Johnston began writing for the Village Voice in 1959, at age 30, and had a column there for 15 years. She began as a dance critic, but in the halcyon days of 1960s New York City, was encouraged to take on cultural issues as a beat. Her columns, written in all lower-case letters and with only sporadic punctuation, had the look, feel and sound of something urgent, something brewing, something about to erupt. Johnston’s writings were inherently 1960s-style revolutionary text and, for the uninitiated, definitively subversive.
Like many young lesbians, I discovered Johnston while I was in high school. Johnston’s writing was public and yet many considered it dangerous. Clippings of her writings — including her infamous “coming out” column titled “Lois Lane Is a Lesbian” — found in my high-school locker were part of the materials used to expel me from Philadelphia High School for Girls for being a lesbian.
But discovering Johnston was a lifeline for many of us. Her writing was a portal to the new age of open queerness. In the early 1970s, she was hitting her zenith as both writer and activist. Her openness about her sexuality and her love for women was breathtaking, groundbreaking stuff in the early 1970s — and just as highly controversial. She had a confrontational, in-your-face activist style of writing and public speaking that pre-dated groups like ACT-UP and Queer Nation by decades.
The now-notorious literary panel at New York’s Town Hall in 1971 was one of the most scandalous events of the entire feminist movement. A group of feminist lions — the critic Diana Trilling, NY NOW president Jacqueline Ceballos, feminist writer Germaine Greer and Johnston — took on Norman Mailer and his recently released anti-feminist tome, “The Prisoner of Sex.”
It started out tame and then became a free-for-all, thanks to Johnston, who had a lover jump onto the stage and begin kissing her. A third woman then joined them and Johnston mimicked sex on the floor of the stage with her, flummoxing Mailer who demanded, “Come on, Jill, be a lady.”
Mailer was trounced by Johnston’s activist approach. She later wrote about it in the Voice.
When Johnston’s book “Lesbian Nation: The Feminist Solution” was published in 1973, her theories sparked a national lesbian-separatist movement. Women-only communities sprang up around the country with Johnston as their progenitor.
In “Lesbian Nation,” Johnston wrote: “Many feminists are now stranded between their personal needs and their political persuasions. The lesbian is the woman who unites the personal and political in the struggle to free ourselves from the oppressive institution [of marriage] … By this definition lesbians are in the vanguard of the resistance.”
It was heady stuff in those days, when marriage to a man was the goal for all women — so much so that Johnston’s approach to lesbian feminism caused a schism within the lesbian and feminist communities. Some lesbians insisted on referring to themselves as “gay” to differentiate themselves from the women who followed Johnston.

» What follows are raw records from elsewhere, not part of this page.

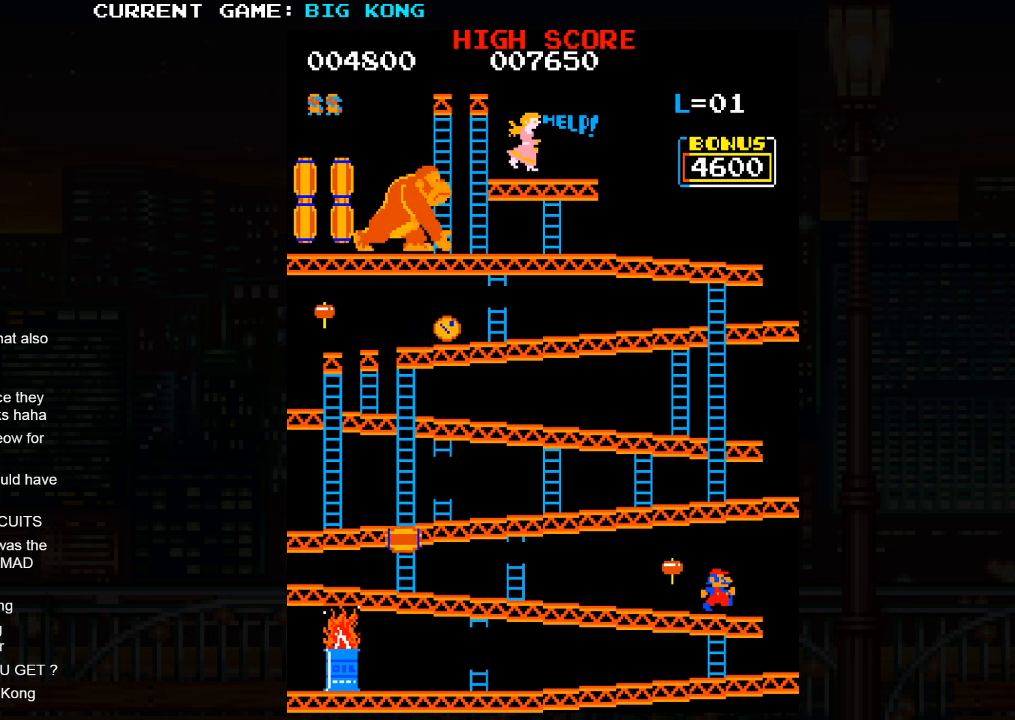
Gameplay with a controller (arcade stick); each line is a JSON object with the inputs held at the frame after it. "events" lists button and stick changes between this image and that frame as [ms after this image, input, new state], when the widget could be followed in between. Not read: L3 R3.
{"buttons": [], "left_stick": "center", "events": []}
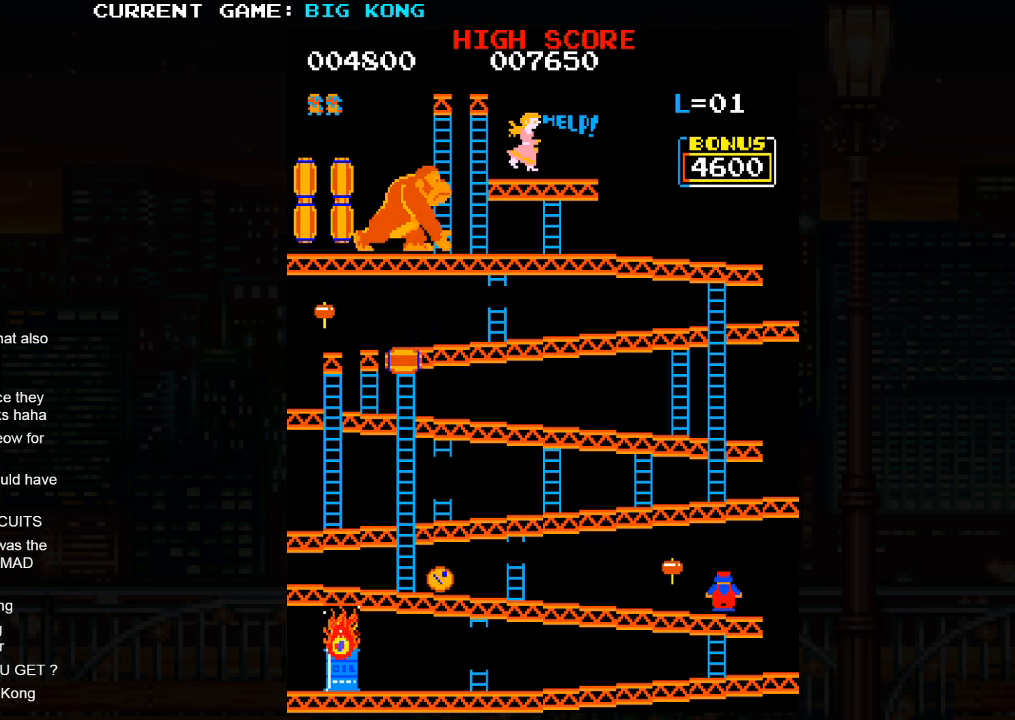
{"buttons": [], "left_stick": "center", "events": [[417, "SQUARE", "down"], [417, "left_stick", "right"], [467, "SQUARE", "up"], [467, "left_stick", "center"]]}
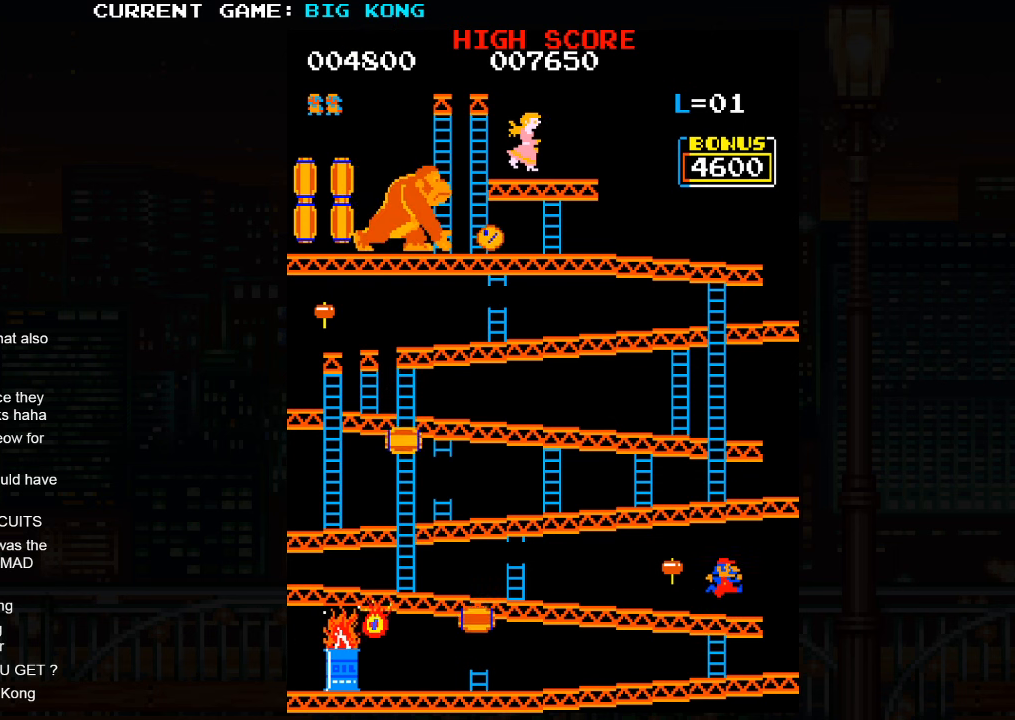
{"buttons": [], "left_stick": "center", "events": []}
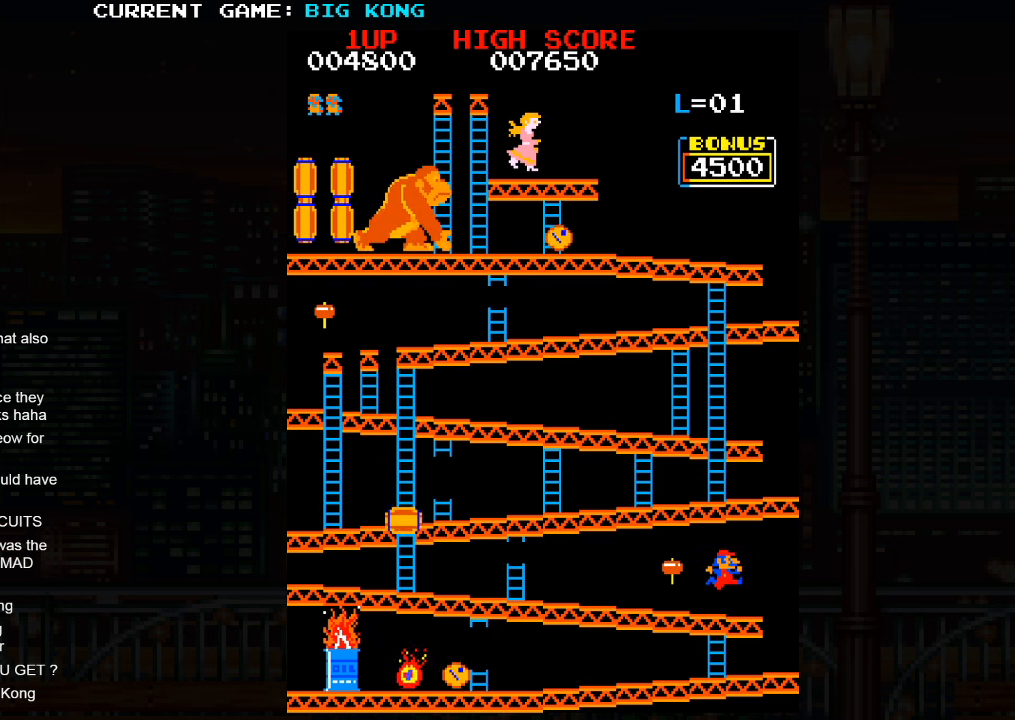
{"buttons": [], "left_stick": "center", "events": [[417, "SQUARE", "down"], [433, "left_stick", "right"], [467, "SQUARE", "up"], [483, "left_stick", "center"]]}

Johnston spent her later years writing about art, dance and literature. And while her wife asserts that this was the writing of which she was most proud, for many lesbian feminists of the 1960s, ’70s and ’80s, Johnston’s manifesto on lesbian separatism was the foundation for all subsequent feminist theory. Johnston redefined how lesbians looked at their lives — not in relationship to men, but in relationship to each other. She was a pivotal, provocative figure in queer liberation — and as such, an historic icon of the movement for queer civil rights as well as the rights of women.
She is survived by Nyeboe; her children from her marriage to Richard Lanham: Richard and Winifred; four grandchildren and two great-grandchildren. Johnston married Nyeboe in 1993 in Denmark after having lived with her since 1980; the couple, who lived in Hartford, Conn., married there in 2009.